Small businesses lead hiring surge in June
Private employers added 281,000 jobs in June, the payroll company ADP reported Wednesday, indicating an economy that seems to be shaking off some of the lingering aftermath of the worst recession since the Great Depression.
Private employers added 281,000 jobs in June, the payroll company ADP reported Wednesday, indicating an economy that seems to be shaking off some of the lingering aftermath of the worst recession since the Great Depression.
"It was a great number," said economist Mark Zandi, chief economist at Moody's Analytics in West Chester, analyzing the report for the New Jersey-based ADP.
"The gains were broad-based," he said. "Every industry experienced an increase in employment."
Even so, he said, it will be several years before the economy can create enough jobs to return the many long-term jobless to employment.
Particularly impressive to Zandi from this month's ADP report, which measures private-sector jobs, excluding farm jobs, were the 117,000 jobs generated by businesses with fewer than 50 employees.
"The credit environment has much improved for small business," he said. "Lending by banks to small business is growing robustly at a double-digit pace."
The payroll company's report typically comes out a day or two before the U.S. Labor Department's monthly jobs report, due Thursday, a day earlier because of the July Fourth holiday.
The two reports' long-term trends match, but the specifics don't always track completely. For example, the government's May report showed an increase of 217,000 jobs, with 216,000 in the private sector. ADP reported an increase of 179,000 private-sector jobs in May.
Also on Wednesday, the Conference Board released its monthly report on online job postings - up 155,900 in June.

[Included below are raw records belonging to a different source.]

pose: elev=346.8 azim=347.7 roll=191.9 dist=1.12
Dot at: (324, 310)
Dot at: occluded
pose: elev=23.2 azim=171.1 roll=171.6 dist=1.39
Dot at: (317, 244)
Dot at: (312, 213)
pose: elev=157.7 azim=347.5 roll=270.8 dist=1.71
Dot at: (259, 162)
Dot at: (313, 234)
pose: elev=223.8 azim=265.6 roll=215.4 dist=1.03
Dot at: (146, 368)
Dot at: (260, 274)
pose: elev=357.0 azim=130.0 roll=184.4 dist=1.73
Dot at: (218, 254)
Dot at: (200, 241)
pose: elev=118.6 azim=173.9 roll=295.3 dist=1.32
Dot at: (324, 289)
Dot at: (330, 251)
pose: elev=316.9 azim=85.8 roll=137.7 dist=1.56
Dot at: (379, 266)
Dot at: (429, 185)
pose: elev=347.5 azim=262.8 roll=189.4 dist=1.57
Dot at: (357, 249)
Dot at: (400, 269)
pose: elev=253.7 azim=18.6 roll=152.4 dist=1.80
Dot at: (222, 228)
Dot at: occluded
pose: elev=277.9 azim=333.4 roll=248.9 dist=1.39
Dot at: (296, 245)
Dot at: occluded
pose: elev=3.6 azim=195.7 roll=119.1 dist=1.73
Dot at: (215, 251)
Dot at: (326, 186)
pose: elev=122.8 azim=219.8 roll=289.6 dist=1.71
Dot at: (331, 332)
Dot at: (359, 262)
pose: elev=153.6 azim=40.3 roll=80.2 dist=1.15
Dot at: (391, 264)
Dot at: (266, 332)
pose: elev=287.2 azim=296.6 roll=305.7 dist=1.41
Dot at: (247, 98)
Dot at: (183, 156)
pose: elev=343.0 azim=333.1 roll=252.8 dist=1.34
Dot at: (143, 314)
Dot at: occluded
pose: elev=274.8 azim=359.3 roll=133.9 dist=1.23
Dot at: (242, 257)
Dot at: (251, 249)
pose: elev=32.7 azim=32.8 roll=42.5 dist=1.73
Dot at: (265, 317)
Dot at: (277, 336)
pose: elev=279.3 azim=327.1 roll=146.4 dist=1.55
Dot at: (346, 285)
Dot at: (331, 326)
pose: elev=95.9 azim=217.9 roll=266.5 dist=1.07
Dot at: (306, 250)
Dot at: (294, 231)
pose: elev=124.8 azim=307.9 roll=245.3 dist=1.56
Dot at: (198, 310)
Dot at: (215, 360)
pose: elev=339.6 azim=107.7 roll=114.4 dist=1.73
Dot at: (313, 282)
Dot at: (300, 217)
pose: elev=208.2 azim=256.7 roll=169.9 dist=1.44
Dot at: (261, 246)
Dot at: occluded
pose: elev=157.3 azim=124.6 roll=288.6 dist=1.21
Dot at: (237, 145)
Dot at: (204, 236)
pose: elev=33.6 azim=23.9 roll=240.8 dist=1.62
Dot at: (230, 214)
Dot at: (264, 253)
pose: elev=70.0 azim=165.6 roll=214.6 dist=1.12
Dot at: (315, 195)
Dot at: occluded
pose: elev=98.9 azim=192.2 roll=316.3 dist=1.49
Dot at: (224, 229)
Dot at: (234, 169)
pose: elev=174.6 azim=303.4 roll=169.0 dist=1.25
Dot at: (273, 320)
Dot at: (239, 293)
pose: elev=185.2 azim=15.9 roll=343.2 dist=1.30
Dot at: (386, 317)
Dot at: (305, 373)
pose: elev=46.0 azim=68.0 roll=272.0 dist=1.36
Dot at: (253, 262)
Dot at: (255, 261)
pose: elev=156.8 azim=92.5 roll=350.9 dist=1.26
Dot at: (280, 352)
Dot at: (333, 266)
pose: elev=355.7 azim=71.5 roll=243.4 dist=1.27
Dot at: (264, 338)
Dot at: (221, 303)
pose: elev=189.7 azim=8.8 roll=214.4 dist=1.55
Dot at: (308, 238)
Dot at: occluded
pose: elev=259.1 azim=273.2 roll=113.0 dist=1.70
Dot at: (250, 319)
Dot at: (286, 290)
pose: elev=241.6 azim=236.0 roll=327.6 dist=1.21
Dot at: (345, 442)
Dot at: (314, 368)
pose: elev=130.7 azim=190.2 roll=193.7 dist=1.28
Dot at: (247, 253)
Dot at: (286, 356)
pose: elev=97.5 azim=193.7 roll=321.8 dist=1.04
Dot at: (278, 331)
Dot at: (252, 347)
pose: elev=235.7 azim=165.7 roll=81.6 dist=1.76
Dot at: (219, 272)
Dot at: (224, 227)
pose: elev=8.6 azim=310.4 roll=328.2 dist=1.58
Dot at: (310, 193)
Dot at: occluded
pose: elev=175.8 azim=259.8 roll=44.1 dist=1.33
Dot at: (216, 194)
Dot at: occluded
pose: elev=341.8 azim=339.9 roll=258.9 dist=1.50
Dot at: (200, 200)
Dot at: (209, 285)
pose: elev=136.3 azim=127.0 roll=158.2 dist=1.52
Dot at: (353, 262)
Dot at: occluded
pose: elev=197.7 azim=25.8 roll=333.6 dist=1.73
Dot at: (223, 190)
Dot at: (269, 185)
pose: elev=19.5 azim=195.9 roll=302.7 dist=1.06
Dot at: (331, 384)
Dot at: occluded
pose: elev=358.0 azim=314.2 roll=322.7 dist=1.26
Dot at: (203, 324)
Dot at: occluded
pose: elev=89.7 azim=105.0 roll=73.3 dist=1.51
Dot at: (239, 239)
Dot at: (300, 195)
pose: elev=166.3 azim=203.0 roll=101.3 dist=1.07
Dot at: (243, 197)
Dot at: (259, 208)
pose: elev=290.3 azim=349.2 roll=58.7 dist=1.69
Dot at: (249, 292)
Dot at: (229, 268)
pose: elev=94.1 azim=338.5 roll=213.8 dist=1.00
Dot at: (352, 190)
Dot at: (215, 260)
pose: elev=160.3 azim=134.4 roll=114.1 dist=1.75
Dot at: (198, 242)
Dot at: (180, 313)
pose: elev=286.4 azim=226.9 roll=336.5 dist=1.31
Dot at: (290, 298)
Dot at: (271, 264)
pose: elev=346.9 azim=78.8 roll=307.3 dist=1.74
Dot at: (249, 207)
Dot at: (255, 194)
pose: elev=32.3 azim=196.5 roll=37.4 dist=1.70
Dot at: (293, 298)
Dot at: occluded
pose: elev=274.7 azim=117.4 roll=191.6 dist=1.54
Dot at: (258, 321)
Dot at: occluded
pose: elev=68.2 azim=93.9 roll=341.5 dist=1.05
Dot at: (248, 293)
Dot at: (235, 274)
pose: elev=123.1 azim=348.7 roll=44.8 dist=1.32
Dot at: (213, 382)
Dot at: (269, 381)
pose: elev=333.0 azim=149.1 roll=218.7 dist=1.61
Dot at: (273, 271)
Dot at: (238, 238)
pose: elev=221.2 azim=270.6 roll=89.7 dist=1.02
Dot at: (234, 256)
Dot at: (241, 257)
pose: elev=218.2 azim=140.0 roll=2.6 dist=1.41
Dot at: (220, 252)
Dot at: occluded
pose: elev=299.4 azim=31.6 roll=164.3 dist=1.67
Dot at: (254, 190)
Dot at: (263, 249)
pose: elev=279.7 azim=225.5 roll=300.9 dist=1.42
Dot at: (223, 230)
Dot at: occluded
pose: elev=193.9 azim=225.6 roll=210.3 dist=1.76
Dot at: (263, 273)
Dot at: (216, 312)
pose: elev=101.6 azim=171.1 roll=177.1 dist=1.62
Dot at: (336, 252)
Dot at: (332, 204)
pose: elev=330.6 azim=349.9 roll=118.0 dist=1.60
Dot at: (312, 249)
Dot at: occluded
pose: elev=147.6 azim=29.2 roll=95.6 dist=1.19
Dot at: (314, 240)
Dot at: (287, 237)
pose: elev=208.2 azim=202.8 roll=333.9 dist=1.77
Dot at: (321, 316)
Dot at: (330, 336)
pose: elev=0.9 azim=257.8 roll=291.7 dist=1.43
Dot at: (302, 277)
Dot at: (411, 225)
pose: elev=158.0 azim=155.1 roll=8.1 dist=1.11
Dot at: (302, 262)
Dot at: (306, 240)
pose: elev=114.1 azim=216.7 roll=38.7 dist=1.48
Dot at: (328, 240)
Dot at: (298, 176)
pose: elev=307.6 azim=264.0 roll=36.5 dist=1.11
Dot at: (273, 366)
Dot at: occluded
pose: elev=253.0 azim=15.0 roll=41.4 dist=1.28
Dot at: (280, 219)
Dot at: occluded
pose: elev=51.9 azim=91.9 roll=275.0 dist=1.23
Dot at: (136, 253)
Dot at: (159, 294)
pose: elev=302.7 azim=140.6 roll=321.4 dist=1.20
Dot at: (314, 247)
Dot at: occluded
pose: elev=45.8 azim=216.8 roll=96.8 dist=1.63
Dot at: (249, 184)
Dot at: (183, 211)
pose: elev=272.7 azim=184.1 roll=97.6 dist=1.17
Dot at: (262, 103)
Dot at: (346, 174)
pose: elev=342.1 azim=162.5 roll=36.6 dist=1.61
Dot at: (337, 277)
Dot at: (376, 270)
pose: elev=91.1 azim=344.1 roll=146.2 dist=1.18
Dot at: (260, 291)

However, in its report, it said the postings have fluctuated and the trend, over six months, has been flat.
Together, this week's reports paint a mixed picture of the job situation.
Unemployment in the Philadelphia area increased to 6.1 percent in May from 5.6 in April, the U.S. Labor Department reported Tuesday.
"People are not feeling that some of these optimistic numbers are affecting them," said Estina Baker, senior state director for Working America, an affiliate of the AFL-CIO. "It's still pretty bleak."